O país ainda não consegue tratar doentes com insuficiência renal. O hospital tem estas instalações novas para iniciar tratamentos. Só falta a máquina da hemodiálise. Curioso é que o equipamento está no hospital, fechado há anos numa sala, cuja chave está com o Ministério da Saúde, segundo fonte hospitalar. Um nefrologista e vários técnicos fizeram formação em diálise, que ainda não podem aplicar.
Foto: Gilberto Fontes
Enquanto isso a população sofre
Doentes, como esta senhora, só podem receber tratamentos de hemodiálise no Senegal. No entanto, cada sessão chega a custar 150 euros. O que é insustentável para muitos doentes que, normalmente, necessitam de várias sessões semanais. Quando a doença é detetada numa fase inicial, aciona-se a evacuação para Portugal. Mas o processo é moroso. Muitos doentes acabam por falecer por falta de tratamento.
Foto: Gilberto Fontes
Há equipamentos novos parados...
O técnico de radiologia Hécio Norberto Araújo lamenta que este aparelho novo de radiografias esteja praticamente parado. Só faz alguns exames, em casos de urgência. Também o equipamento de mamografia nunca funcionou devido à falta de acessórios, como o chassi e o aparelho de revelação. O hospital militar continua a ser o único no país a fazer mamografias e tomografias, que podem custar 100 euros.
Foto: Gilberto Fontes
E máquinas obsoletas em uso
Na falta de opções, este velho aparelho de raio x continua a ser muito requisitado. Ninguém sabe quantos anos tem o equipamento que funciona com arranjos improvisados de fita-cola. A pequena sala de diagnóstico está desprovida de qualquer proteção contra as radiações. O único avental de proteção está estragado.
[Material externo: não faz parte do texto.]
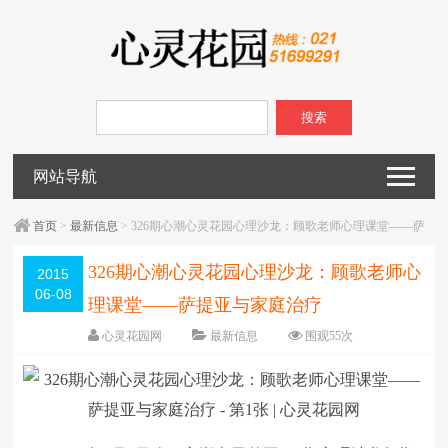
搜索
网站导航
首页
>
最新信息
> 326期心潮心灵花园心理沙龙：顾歌老师心理课堂――萨
提亚与家庭治疗
326期心潮心灵花园心理沙龙：顾歌老师心
2015
06-08
理课堂――萨提亚与家庭治疗
心灵花园网
最新信息
围观
55
次
已关闭评论
编辑日期：
2015-06-08
字体：
大
中
小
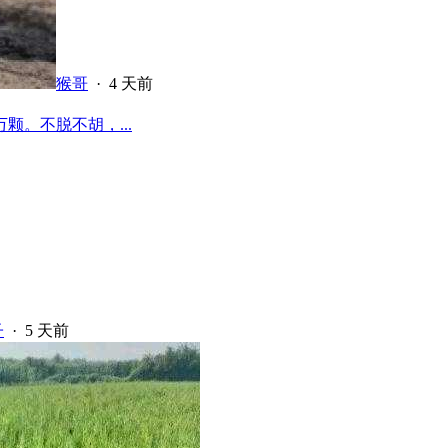
猴哥
·
4 天前
颗。不脱不胡，...
子
·
5 天前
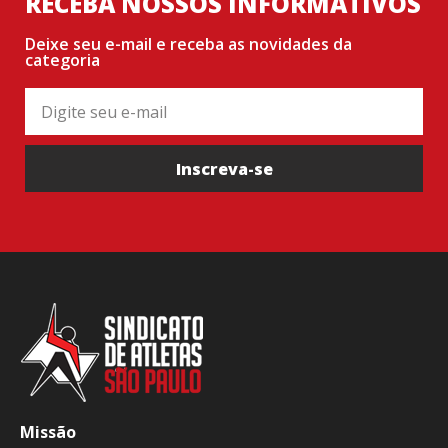
RECEBA NOSSOS INFORMATIVOS
Deixe seu e-mail e receba as novidades da
categoria
Inscreva-se
Missão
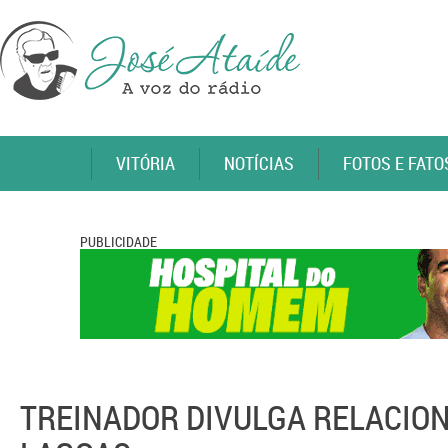
VITÓRIA
NOTÍCIAS
FOTOS E FATO
PUBLICIDADE
TREINADOR DIVULGA RELACIO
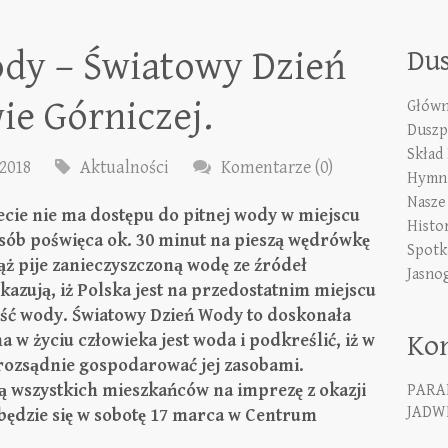
ody – Światowy Dzień
Du
e Górniczej.
Główn
Duszp
Skład
2018
Aktualności
Komentarze (0)
Hymn 
Nasze
ecie nie ma dostępu do pitnej wody w miejscu
Histo
sób poświęca ok. 30 minut na pieszą wędrówkę
Spotk
iąż pije zanieczyszczoną wodę ze źródeł
Jasno
azują, iż Polska jest na przedostatnim miejscu
ność wody. Światowy Dzień Wody to doskonała
Ko
a w życiu człowieka jest woda i podkreślić, iż w
a rozsądnie gospodarować jej zasobami.
 wszystkich mieszkańców na imprezę z okazji
PARA
JADWI
będzie się w sobotę 17 marca w Centrum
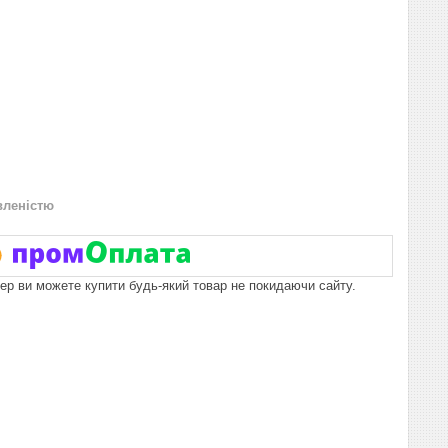
вленістю
пер ви можете купити будь-який товар не покидаючи сайту.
Os técnicos de radiologia estão diariamente expostos a radiações eletromagnéticas.
Foto: Gilberto Fontes
Sem mãos a medir na pediatria
Esta unidade costuma estar cheia, principalmente na época das chuvas, com o aumento de casos de malária ou paludismo e diarreia nas crianças. Neste serviço com 158 camas, há apenas nove médicos efetivos e quase 40 enfermeiros. Entre o pessoal médico, conta-se um único especializado em pediatria. A falta de um eletrocardiograma é responsável pelo diagnóstico tardio de cardiopatias entre os menores.
Foto: Gilberto Fontes
Nem medicamentos para emergências
Nos cuidados intensivos há apenas um cardiologista. A maioria do pessoal médico são clínicos gerais. Por vezes, em plena situação de paragem cardíaca, falta medicação de urgência que os familiares do doente têm de se apressar em providenciar. A equipa hospitalar quer mais investimento em formação e em condições de trabalho. Só assim pode salvar mais vidas e diminuir a evacuação para o exterior.
Foto: Gilberto Fontes
Faltam lençóis e comida
O Hospital Nacional Simão Mendes tem mais de 500 camas. Mas não tem lençóis que cheguem para fazer a cobertura de todas elas. Devido à falta de pijamas, muitos doentes ficam hospitalizados com a roupa que trazem no corpo. Além disso, não há como providenciar alimentação aos pacientes que, na maior parte das vezes, ficam dependentes da comida que os familiares conseguem fazer chegar.